Health minister Adalberto Campos Ferreira has reiterated calls to “vaccinate, vaccinate, vaccinate” in the wake of a health department report that claims that the ‘group protection’ previously found in Portugal against the Measles virus “no longer exists”.
Campos Ferreira played down the ‘scare factor’ of the report, however, saying that as long as parents comply with the national vaccination programme their children should have no problems.
Indeed, on closer inspection of news stories circulating today, the percentage of ‘group protection’ has only fallen from 95.2% to 94.2%.
According to the national serological inquiry 2015-2016, 95% is the ‘cut off’ point at which ‘group protection’ must be found lacking.
In the various age groups tested, immunity was lowest (77.9%) in teens aged 15-19 and still below what is considered ‘safe’ in the 15 to 29 year age group (90%).

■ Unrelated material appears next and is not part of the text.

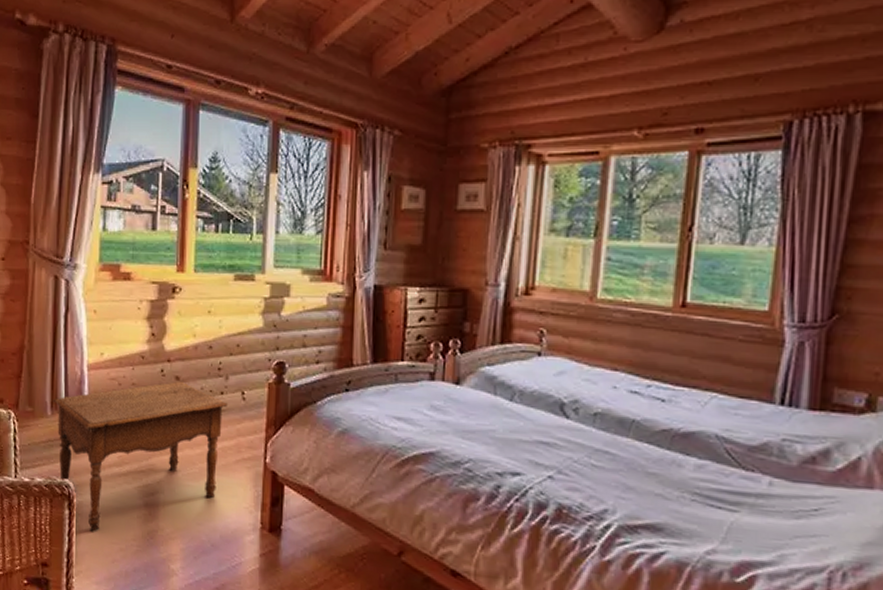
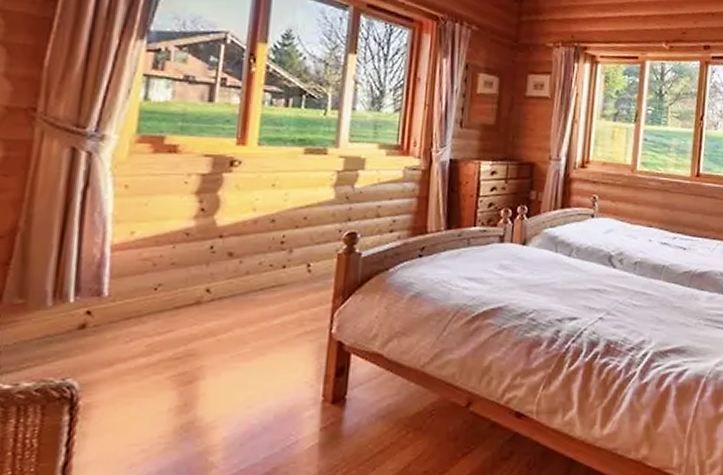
side table: present [53,381,227,532] -> none [56,257,290,437]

Vaccination against the Measles virus has been fraught with controversy due to its ‘triple-combo’ nature (it is included in a shot designed to immunise also against mumps and Rubella, and has resulted in a movement that advises parents against vaccinations altogether).
Despite numerous campaigns, governments still have problems encouraging citizens to vaccinate children, with some resorting to barring toddlers from playschools unless their shots are up to date.
In Portugal, although vaccinations are required in all pre-school nurseries and schools, parental ‘opt out’ declarations are still accepted.